Trajectoires précoces de la puissance EEG en état de repos chez les enfants autistes : une étude longitudinale selon les profils langagiersEarly Trajectories of Resting-State EEG power in autistic children: a longitudinal study across language profiles.
- Les enfants autistes présentent une puissance EEG augmentée dans les bandes delta, thêta, bêta et gamma par rapport aux enfants au développement typique.
- La puissance gamma est particulièrement élevée chez les enfants autistes minimalement verbaux (MV).
- La puissance gamma suit une trajectoire quadratique qui culmine au moment de l'acquisition des combinaisons de mots, puis diminue.
L'article présente une étude longitudinale originale sur un échantillon conséquent, avec des implications cliniques directes pour l'évaluation et l'intervention précoces dans l'autisme. La note est élevée (85) en raison de la pertinence clinique, du design longitudinal, et de l'apport de biomarqueurs EEG potentiellement utiles en pratique.
L'échantillon d'enfants minimalement verbaux est relativement petit (n=17), limitant la généralisabilité. L'étude ne contrôle pas pour les effets de la médication ou des comorbidités qui pourraient influencer l'EEG. Les mesures EEG ont été prises en état de repos, ce qui ne reflète pas directement l'activité cérébrale lors de tâches langagières. La nature longitudinale est limitée à la petite enfance, ne permettant pas d'évaluer les trajectoires à long terme au-delà de 6 ans. Les profils langagiers ont été définis antérieurement, et leur stabilité temporelle n'est pas examinée ici.
Cette étude longitudinale examine la puissance EEG en état de repos chez 122 enfants autistes (âgés de 1,6 à 6,0 ans) répartis en trois profils langagiers (LU, LI, MV) et 66 enfants au développement typique. Comparés aux enfants TD, les enfants autistes présentent une augmentation de la puissance dans les bandes de basses fréquences (delta, thêta) et hautes fréquences (bêta, gamma). La puissance gamma varie selon le profil langagier, étant la plus élevée chez les MV. De plus, la puissance gamma suit une trajectoire quadratique en lien avec l'acquisition de combinaisons de mots, atteignant un pic autour de cette acquisition. Ces résultats suggèrent un mécanisme compensatoire dynamique soutenant la transition vers la parole en phrases.
Les enfants autistes présentent une puissance EEG augmentée dans les bandes delta, thêta, bêta et gamma par rapport aux enfants au développement typique. La puissance gamma est particulièrement élevée chez les enfants autistes minimalement verbaux (MV). La puissance gamma suit une trajectoire quadratique qui culmine au moment de l'acquisition des combinaisons de mots, puis diminue. Cette dynamique pourrait refléter un mécanisme compensatoire cérébral facilitant le passage à la parole en phrases. Les profils langagiers (LU, LI, MV) montrent des différences marquées dans les patrons EEG malgré des similitudes comportementales.

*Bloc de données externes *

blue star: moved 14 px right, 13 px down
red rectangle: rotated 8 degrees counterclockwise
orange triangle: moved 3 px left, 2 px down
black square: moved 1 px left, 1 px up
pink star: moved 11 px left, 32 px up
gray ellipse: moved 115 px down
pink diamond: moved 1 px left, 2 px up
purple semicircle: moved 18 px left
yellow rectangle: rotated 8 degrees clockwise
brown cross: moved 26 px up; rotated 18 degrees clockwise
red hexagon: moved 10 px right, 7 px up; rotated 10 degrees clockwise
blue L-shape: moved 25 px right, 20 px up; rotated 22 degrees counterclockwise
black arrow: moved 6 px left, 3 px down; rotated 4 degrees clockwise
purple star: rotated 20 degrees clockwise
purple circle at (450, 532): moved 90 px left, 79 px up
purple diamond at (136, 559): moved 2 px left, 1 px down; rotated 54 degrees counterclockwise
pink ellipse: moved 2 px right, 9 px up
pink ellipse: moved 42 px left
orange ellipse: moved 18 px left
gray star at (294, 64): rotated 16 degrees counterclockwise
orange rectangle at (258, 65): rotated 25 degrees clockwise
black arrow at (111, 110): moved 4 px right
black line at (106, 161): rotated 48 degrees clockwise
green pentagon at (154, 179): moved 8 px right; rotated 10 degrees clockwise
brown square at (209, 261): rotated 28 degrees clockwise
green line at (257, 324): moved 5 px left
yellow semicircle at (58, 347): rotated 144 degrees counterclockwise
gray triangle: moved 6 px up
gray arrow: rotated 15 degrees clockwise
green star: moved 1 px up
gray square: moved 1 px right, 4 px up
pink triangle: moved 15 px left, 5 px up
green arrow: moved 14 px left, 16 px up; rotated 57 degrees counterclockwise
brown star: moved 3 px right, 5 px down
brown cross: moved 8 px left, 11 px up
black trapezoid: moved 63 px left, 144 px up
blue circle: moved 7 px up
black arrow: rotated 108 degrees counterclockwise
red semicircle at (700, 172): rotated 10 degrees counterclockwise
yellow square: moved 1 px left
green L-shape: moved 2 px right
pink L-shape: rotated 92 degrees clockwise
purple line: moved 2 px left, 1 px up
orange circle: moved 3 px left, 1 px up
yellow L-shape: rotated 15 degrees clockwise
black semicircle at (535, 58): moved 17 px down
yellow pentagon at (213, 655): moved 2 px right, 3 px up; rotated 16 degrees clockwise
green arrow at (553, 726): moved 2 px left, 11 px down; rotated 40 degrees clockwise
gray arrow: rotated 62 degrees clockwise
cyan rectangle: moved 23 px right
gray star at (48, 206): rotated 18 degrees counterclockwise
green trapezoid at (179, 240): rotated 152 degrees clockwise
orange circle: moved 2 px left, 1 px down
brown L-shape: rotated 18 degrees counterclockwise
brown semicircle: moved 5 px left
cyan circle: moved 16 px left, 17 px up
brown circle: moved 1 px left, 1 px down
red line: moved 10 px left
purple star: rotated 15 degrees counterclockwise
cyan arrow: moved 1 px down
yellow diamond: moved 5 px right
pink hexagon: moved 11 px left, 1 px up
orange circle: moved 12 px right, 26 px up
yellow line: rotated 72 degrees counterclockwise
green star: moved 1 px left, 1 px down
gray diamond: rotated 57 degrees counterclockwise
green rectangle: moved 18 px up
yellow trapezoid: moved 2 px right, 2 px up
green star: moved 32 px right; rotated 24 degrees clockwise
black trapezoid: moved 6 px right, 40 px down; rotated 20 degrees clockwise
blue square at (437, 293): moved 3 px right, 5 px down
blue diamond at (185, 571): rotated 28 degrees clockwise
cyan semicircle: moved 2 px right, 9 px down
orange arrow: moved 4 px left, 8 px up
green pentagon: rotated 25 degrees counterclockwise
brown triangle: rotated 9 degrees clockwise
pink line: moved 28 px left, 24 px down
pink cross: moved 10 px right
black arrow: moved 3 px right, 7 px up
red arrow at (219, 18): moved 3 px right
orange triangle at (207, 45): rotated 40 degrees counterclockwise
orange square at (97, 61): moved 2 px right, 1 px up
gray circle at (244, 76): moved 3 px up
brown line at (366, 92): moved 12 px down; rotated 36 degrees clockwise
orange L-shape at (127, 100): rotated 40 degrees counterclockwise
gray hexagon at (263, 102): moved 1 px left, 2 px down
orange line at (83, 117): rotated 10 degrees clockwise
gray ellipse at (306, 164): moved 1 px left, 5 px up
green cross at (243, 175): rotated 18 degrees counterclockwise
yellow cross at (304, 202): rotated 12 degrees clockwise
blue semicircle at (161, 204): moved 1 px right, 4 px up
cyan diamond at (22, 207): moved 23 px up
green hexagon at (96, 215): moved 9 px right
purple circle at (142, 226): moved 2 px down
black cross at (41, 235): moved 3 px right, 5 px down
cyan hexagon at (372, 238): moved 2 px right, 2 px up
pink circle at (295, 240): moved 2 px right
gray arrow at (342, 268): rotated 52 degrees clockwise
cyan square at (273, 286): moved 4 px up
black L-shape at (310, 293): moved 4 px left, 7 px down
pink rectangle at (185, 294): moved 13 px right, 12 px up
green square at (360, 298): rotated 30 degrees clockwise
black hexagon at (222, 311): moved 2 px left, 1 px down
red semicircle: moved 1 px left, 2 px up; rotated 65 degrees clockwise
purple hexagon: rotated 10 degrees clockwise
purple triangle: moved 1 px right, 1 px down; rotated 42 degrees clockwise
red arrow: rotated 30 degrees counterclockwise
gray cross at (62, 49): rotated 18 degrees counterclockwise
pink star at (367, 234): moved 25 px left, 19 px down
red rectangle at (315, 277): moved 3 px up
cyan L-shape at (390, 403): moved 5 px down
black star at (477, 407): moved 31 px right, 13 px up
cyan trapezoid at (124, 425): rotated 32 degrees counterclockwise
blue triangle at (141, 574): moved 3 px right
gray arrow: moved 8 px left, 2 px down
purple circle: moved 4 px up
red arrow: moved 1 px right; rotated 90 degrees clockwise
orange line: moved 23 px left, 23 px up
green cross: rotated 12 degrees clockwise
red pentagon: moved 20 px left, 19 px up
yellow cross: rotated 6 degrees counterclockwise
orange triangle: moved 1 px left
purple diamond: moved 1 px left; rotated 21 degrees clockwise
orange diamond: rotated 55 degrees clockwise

La puissance gamma en EEG pourrait servir de biomarqueur prédictif du développement langagier chez les enfants autistes. Les interventions visant à soutenir l'acquisition du langage pourraient bénéficier d'un ciblage précoce des enfants à forte puissance gamma. Les cliniciens pourraient utiliser les profils EEG pour personnaliser les stratégies d'intervention en fonction du profil langagier. La surveillance longitudinale de l'EEG pourrait aider à identifier les périodes critiques pour l'intervention langagière. Ces résultats encouragent l'intégration de mesures neurophysiologiques dans l'évaluation des troubles du langage dans l'autisme.